*EXERCISE GOAL*
Write down the listing again exactly as it appears below, without its pictures.

*INFORMATION SUPPLIED*
⟨

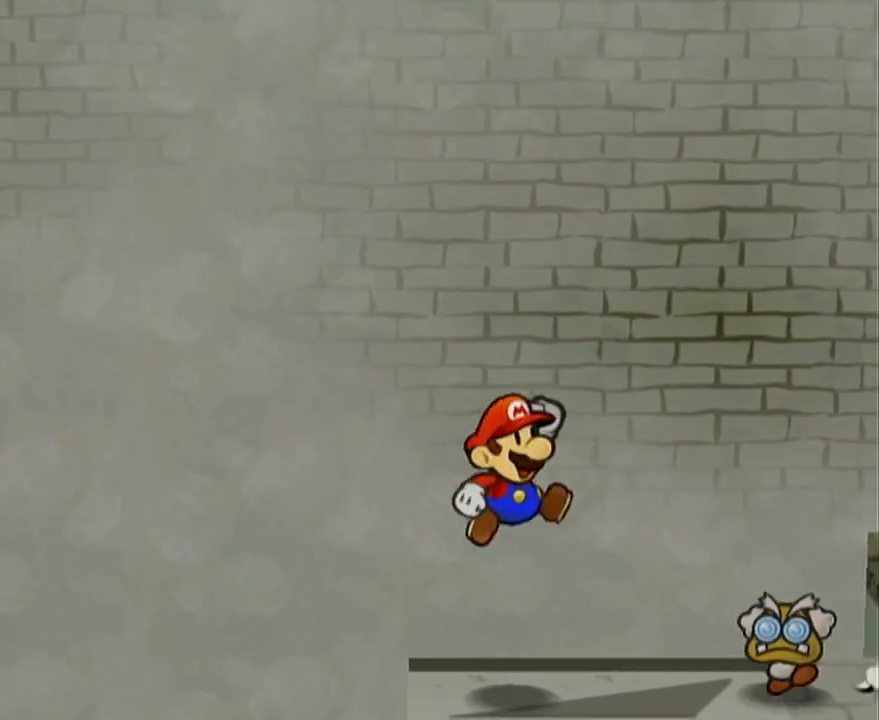
{"buttons": [], "left_stick": "center", "events": []}
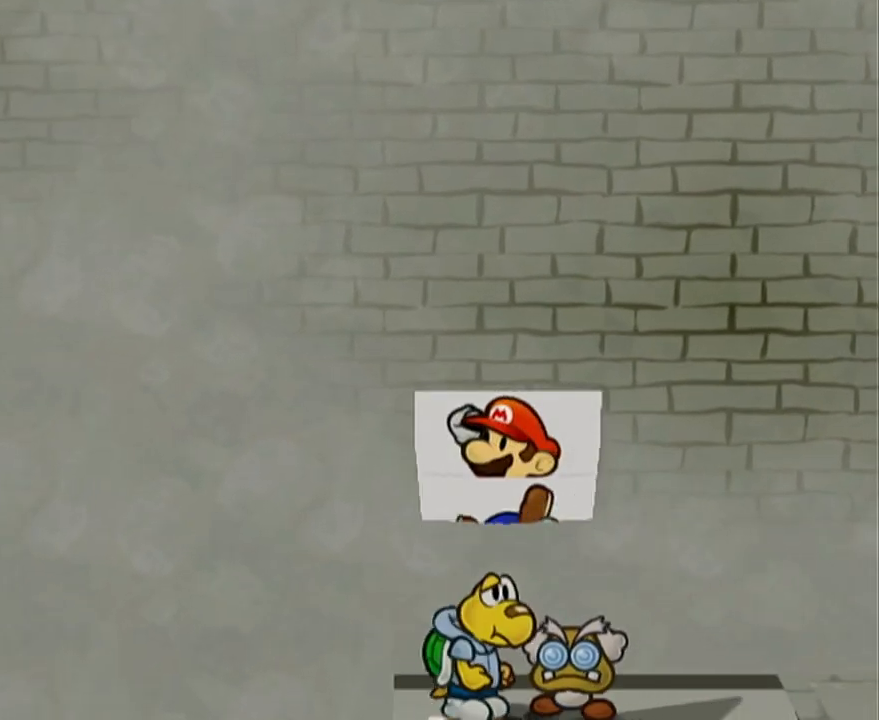
{"buttons": [], "left_stick": "center", "events": []}
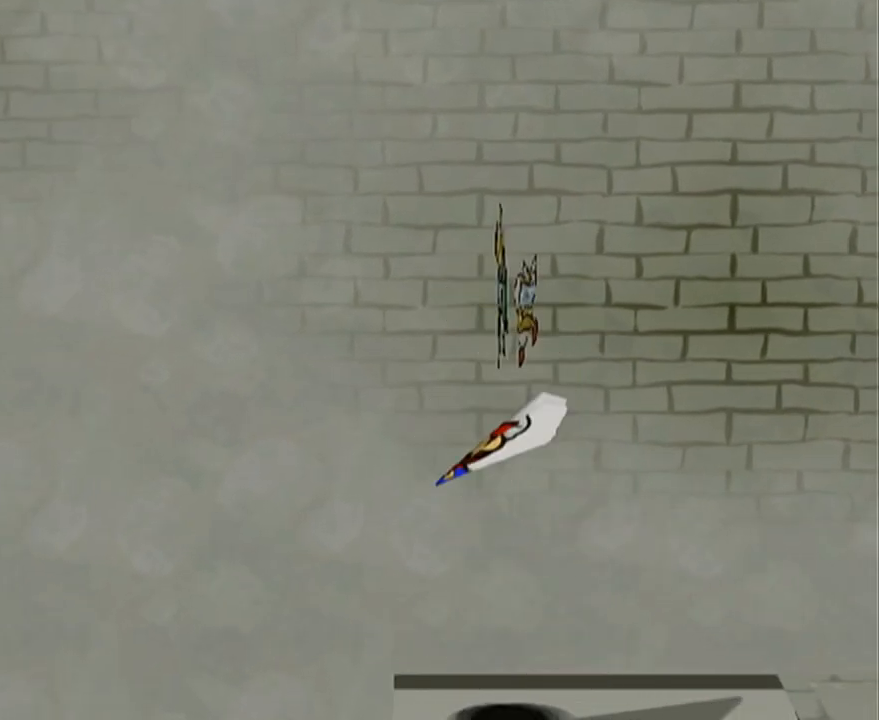
{"buttons": [], "left_stick": "left", "events": [[67, "left_stick", "left"]]}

⟩

*SOLUTION TO THE EXERCISE*
{"buttons": [], "left_stick": "center", "events": []}
{"buttons": [], "left_stick": "center", "events": []}
{"buttons": [], "left_stick": "left", "events": [[67, "left_stick", "left"]]}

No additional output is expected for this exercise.